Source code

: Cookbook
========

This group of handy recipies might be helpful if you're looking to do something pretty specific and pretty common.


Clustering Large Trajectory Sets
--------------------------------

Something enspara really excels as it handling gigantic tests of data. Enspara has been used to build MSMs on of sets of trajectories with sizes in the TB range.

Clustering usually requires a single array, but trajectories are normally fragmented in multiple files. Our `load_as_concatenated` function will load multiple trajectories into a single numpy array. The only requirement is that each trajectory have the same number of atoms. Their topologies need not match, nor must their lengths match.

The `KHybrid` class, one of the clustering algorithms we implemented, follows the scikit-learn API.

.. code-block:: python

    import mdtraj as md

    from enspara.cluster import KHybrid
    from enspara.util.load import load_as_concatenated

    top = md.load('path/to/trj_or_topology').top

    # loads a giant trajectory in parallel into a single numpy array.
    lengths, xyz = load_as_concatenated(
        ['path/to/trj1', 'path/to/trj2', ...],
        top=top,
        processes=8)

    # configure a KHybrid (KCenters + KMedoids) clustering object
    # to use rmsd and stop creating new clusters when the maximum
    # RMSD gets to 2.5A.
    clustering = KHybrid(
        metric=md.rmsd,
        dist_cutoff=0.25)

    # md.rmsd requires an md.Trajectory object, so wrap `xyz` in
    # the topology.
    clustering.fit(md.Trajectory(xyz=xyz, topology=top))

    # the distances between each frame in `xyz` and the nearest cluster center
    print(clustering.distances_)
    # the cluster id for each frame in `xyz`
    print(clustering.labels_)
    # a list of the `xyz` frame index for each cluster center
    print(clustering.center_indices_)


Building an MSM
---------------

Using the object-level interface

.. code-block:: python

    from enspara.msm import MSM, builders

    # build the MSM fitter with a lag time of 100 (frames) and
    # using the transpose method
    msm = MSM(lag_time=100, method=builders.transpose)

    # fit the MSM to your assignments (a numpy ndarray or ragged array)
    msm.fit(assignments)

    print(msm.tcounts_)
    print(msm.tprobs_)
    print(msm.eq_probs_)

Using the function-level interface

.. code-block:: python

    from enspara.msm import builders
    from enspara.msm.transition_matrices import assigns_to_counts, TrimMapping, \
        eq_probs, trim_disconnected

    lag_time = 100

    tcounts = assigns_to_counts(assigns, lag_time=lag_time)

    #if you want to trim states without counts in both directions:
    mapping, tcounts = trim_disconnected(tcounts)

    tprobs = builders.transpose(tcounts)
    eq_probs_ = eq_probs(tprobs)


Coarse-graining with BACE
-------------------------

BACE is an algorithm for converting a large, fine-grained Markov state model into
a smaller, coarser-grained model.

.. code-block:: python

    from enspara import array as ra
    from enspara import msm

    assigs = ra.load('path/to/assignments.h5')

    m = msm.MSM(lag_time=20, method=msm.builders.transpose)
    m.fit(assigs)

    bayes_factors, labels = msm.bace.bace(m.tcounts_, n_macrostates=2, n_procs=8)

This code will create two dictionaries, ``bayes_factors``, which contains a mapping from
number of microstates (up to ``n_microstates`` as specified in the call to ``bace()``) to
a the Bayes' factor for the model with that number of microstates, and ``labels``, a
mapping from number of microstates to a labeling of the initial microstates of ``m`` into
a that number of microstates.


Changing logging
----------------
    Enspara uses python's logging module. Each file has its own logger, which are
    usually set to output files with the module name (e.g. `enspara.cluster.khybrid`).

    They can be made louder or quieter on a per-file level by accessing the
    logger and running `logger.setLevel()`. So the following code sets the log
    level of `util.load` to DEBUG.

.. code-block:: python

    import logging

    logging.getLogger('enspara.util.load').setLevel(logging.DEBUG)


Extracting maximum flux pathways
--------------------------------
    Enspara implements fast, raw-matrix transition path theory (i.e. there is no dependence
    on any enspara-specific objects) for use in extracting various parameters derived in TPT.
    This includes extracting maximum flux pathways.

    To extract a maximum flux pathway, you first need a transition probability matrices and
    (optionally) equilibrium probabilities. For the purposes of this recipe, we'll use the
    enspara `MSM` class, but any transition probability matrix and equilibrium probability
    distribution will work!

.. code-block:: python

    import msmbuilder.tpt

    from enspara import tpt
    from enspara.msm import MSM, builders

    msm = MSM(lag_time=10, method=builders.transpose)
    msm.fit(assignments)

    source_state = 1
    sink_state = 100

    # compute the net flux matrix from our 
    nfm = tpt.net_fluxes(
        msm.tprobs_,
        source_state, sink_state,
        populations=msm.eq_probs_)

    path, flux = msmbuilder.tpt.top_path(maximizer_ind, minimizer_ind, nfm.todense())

**What is required**
Gather each line from the listing above that holds "transpose".

**Answer for the task**
    # using the transpose method
    msm = MSM(lag_time=100, method=builders.transpose)
    tprobs = builders.transpose(tcounts)
    m = msm.MSM(lag_time=20, method=msm.builders.transpose)
    msm = MSM(lag_time=10, method=builders.transpose)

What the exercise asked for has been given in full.